O grupo, chamado pelo pesquisador de SIS (sete irmãs da saúde), hoje está ainda mais concentrado. Em fevereiro de 2021, foi anunciada a fusão entre Hapvida e Notre Dame Intermédica; em fevereiro de 2022, a compra da SulAmerica pela Rede D’Or, que também anunciou em maio deste ano a criação de uma nova rede de hospitais com a Bradesco Seguros; em junho deste ano, houve a fusão entre Dasa e Amil para formar a segunda maior rede de hospitais do país.
Em medicamentos, a Eurofarma adquiriu no final de 2023 a colombiana Genfar, que pertencia à Sanofi e fabrica genéricos. Já o Ache integra uma associação com os laboratórios EMS, Hypera Pharma e União Química que controla a Bionovis, fabricante de medicamentos biológicos de alta complexidade e alto custo, que tratam de doenças do sistema imunológico.
Juntas, as companhias formam um oligopólio, defende Rodrigues. “Esse aumento da concentração diminui a concorrência e a livre iniciativa”, diz. Uma das características de uma rede é justamente o fato de ela ser um sistema fechado, e quem está fora depende de quem está dentro para entrar, afirma.
Como exemplos de comportamento que prejudicam o consumidor, o pesquisador cita “quebras de contrato de forma unilateral, alta abusiva de preços e desrespeito às normas da ANS, o que gera o aumento do número de reclamações.” Entre 2018 e 2023, as reclamações contra o setor na agência reguladora saltaram 263%, de 97.336 para 353.784.
Rafael Robba, especializado no direito à saúde, também vê prejuízo no movimento de concentração. Em sua avaliação, um pequeno grupo de empresas determina o preço, a qualidade e a oferta dos produtos de saúde oferecidos em nível nacional.
Procuradas pela reportagem para comentar a afirmação de que formam um oligopólio, as empresas não se pronunciaram, com exceção da Eurofarma, que afirmou que a classificação é “fantasiosa”.
“Não temos qualquer relação com as empresas citadas ou com grupos econômicos do setor de seguros de saúde, o mercado farmacêutico é altamente competitivo e pulverizado, e nossas vendas ao setor público representam 1% da receita global da companhia”, afirmou. “Não nos identificamos com nada exposto até aqui, e o resultado nos parece assombrosamente fantasioso.”
Rede D’Or, Dasa, Hapvida (que hoje forma um único grupo com Notre Dame Intermédica) e Aché não responderam até a publicação desta reportagem.
A Abramge (Associação Brasileira de planos de saúde) afirmou que rejeita a tese de oligopólio e que existe competição no setor, uma vez que 667 operadoras atendem 51,4 milhões de clientes.

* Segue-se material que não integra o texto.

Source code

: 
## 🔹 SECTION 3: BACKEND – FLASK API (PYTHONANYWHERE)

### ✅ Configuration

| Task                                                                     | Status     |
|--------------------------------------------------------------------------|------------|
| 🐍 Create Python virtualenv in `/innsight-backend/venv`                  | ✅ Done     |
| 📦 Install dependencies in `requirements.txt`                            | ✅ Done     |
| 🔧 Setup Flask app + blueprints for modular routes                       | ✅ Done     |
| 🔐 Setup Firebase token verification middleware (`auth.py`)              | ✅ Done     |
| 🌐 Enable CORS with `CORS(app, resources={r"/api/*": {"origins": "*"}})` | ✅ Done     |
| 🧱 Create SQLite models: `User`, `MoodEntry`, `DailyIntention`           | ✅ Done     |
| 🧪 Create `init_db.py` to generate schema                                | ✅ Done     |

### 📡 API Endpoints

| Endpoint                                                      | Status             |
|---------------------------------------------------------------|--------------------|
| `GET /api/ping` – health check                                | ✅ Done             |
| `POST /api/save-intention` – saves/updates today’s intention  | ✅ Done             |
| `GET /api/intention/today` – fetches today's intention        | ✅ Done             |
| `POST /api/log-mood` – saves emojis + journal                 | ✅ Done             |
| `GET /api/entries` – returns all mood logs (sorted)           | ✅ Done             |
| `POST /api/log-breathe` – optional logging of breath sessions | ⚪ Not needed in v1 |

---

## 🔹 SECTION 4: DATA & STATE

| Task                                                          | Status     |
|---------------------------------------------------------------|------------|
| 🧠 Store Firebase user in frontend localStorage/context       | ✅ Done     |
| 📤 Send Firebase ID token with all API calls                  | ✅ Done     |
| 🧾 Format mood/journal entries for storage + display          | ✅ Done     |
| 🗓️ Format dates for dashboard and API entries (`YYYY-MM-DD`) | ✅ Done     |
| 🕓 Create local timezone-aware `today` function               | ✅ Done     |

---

Segundo a associação, nos últimos três anos, surgiram 37 novas operadoras, todas de médio e pequeno porte.
Em resposta à Folha, a ANS afirmou, por meio da sua assessoria de imprensa, que “não tem competência para autorizar atos de concentração econômica (que englobam concentração vertical e horizontal), o que compete ao Cade (Conselho Administrativo de Defesa Econômica)”. De acordo com a agência, a legislação prevê a possibilidade de concentração vertical na saúde suplementar (quando uma mesma empresa atende diferentes segmentos).

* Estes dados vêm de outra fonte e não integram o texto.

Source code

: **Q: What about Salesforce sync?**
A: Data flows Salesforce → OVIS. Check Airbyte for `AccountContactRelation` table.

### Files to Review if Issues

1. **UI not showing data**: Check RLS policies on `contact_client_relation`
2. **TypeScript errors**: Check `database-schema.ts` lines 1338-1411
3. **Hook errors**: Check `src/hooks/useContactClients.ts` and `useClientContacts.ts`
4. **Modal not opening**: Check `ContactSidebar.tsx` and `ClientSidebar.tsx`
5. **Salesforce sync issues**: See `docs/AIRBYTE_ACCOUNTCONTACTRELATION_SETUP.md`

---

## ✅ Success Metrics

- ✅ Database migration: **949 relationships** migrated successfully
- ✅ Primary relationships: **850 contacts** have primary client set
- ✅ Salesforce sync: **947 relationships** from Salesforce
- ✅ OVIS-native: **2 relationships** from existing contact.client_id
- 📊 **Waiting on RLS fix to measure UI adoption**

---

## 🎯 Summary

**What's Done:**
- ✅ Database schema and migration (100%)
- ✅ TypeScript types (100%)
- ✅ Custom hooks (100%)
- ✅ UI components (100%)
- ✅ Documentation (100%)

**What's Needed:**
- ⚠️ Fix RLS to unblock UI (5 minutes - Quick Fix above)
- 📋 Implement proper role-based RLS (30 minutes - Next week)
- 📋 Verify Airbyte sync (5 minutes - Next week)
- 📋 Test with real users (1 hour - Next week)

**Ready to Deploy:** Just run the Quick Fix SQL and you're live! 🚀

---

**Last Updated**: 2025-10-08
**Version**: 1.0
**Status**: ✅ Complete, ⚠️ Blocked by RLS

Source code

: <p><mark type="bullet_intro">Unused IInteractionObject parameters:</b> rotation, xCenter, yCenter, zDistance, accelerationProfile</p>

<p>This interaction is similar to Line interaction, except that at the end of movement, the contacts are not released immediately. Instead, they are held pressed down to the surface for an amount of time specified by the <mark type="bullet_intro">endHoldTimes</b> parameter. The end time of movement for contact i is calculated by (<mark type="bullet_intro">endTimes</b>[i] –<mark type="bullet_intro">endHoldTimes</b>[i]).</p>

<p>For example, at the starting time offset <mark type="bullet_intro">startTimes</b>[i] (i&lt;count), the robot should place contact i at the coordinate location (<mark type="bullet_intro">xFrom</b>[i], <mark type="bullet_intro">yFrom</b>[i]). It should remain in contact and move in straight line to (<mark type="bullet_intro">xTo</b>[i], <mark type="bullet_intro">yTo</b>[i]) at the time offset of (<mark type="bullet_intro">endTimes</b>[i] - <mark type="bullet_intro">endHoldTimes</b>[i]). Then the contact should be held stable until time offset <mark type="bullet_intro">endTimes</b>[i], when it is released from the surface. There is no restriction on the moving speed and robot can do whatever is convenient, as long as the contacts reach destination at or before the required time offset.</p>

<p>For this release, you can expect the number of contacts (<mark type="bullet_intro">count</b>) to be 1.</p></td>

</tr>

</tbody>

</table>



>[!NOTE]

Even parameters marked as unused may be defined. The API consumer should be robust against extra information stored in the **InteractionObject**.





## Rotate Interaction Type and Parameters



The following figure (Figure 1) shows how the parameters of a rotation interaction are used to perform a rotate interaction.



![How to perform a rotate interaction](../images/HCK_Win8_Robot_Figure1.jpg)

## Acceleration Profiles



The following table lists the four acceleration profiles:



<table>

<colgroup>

Em relação ao aumento das queixas nos últimos anos, a ANS acredita que possa ter relação com “o empoderamento e o maior entendimento dos beneficiários sobre seus direitos.”
Entre as sete empresas analisadas na pesquisa, a Rede D’Or é a mais poderosa: possui 90 conexões diretas e, no que se refere a controlar o fluxo da rede total de empresas, ocupa o sexto lugar entre os 200 grupos pesquisados só fica atrás de Eletrobras, Ambev, CCR, Odebrecht e CBA (Companhia Brasileira de Alumínio).

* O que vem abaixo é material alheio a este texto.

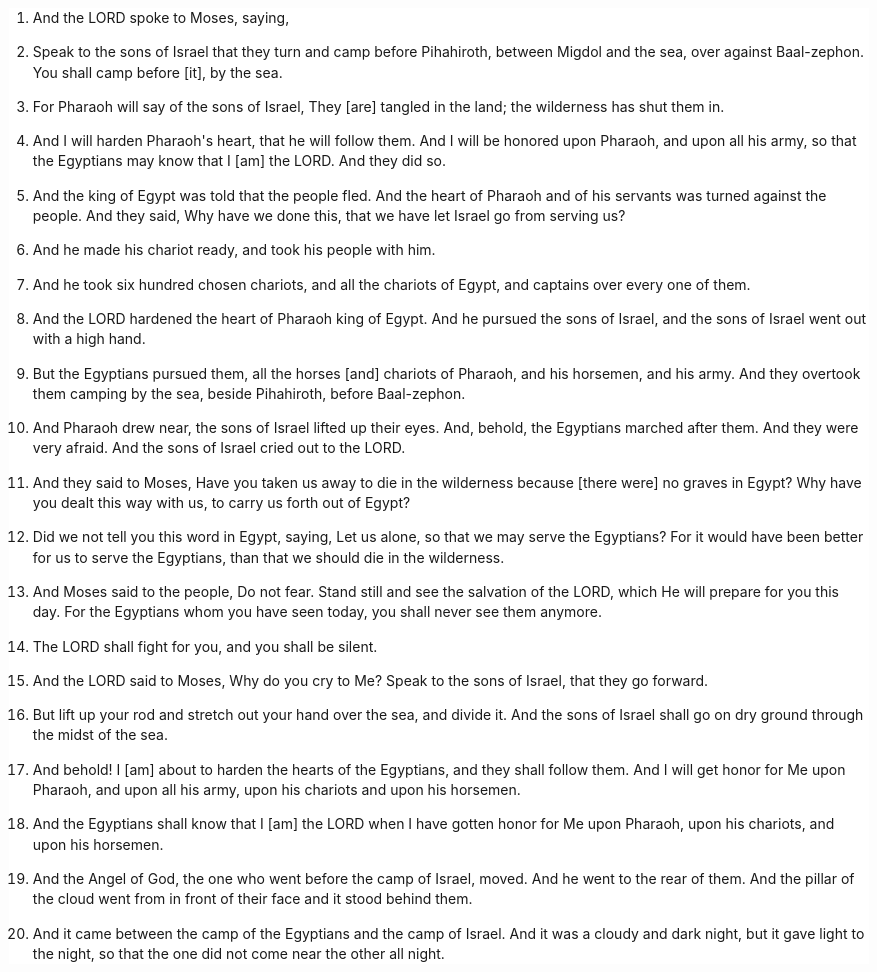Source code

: 1. And the LORD spoke to Moses, saying,

2. Speak to the sons of Israel that they turn and camp before Pihahiroth, between Migdol and the sea, over against Baal-zephon. You shall camp before [it], by the sea.

3. For Pharaoh will say of the sons of Israel, They [are] tangled in the land; the wilderness has shut them in.

4. And I will harden Pharaoh's heart, that he will follow them. And I will be honored upon Pharaoh, and upon all his army, so that the Egyptians may know that I [am] the LORD. And they did so.

5. And the king of Egypt was told that the people fled. And the heart of Pharaoh and of his servants was turned against the people. And they said, Why have we done this, that we have let Israel go from serving us?

6. And he made his chariot ready, and took his people with him.

7. And he took six hundred chosen chariots, and all the chariots of Egypt, and captains over every one of them.

8. And the LORD hardened the heart of Pharaoh king of Egypt. And he pursued the sons of Israel, and the sons of Israel went out with a high hand.

9. But the Egyptians pursued them, all the horses [and] chariots of Pharaoh, and his horsemen, and his army. And they overtook them camping by the sea, beside Pihahiroth, before Baal-zephon.

10. And Pharaoh drew near, the sons of Israel lifted up their eyes. And, behold, the Egyptians marched after them. And they were very afraid. And the sons of Israel cried out to the LORD.

11. And they said to Moses, Have you taken us away to die in the wilderness because [there were] no graves in Egypt? Why have you dealt this way with us, to carry us forth out of Egypt?

12. Did we not tell you this word in Egypt, saying, Let us alone, so that we may serve the Egyptians? For it would have been better for us to serve the Egyptians, than that we should die in the wilderness.

13. And Moses said to the people, Do not fear. Stand still and see the salvation of the LORD, which He will prepare for you this day. For the Egyptians whom you have seen today, you shall never see them anymore.

14. The LORD shall fight for you, and you shall be silent.

15. And the LORD said to Moses, Why do you cry to Me? Speak to the sons of Israel, that they go forward.

16. But lift up your rod and stretch out your hand over the sea, and divide it. And the sons of Israel shall go on dry ground through the midst of the sea.

17. And behold! I [am] about to harden the hearts of the Egyptians, and they shall follow them. And I will get honor for Me upon Pharaoh, and upon all his army, upon his chariots and upon his horsemen.

18. And the Egyptians shall know that I [am] the LORD when I have gotten honor for Me upon Pharaoh, upon his chariots, and upon his horsemen.

19. And the Angel of God, the one who went before the camp of Israel, moved. And he went to the rear of them. And the pillar of the cloud went from in front of their face and it stood behind them.

20. And it came between the camp of the Egyptians and the camp of Israel. And it was a cloudy and dark night, but it gave light to the night, so that the one did not come near the other all night.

No conjunto de empresas e fundos controlados em rede pela Rede D’Or, diz a pesquisa, estão empresas de planos de saúde, laboratórios de análise clínica, hospitais, clínicas e vários tipos de empresas de serviços médicos. Mas a holding também controla um grande número de corretoras de seguro, empreendimentos imobiliários e até uma empresa que oferece serviços de alimentação. Essa análise, diz Rodrigues, também pode ser aplicada às demais integrantes das SIS.
Pela ordem, no setor de saúde, depois da Rede D’Or vêm Dasa, Hapvida, Notre Dame Intermédica, Eurofarma e Amil. Rede D’Or.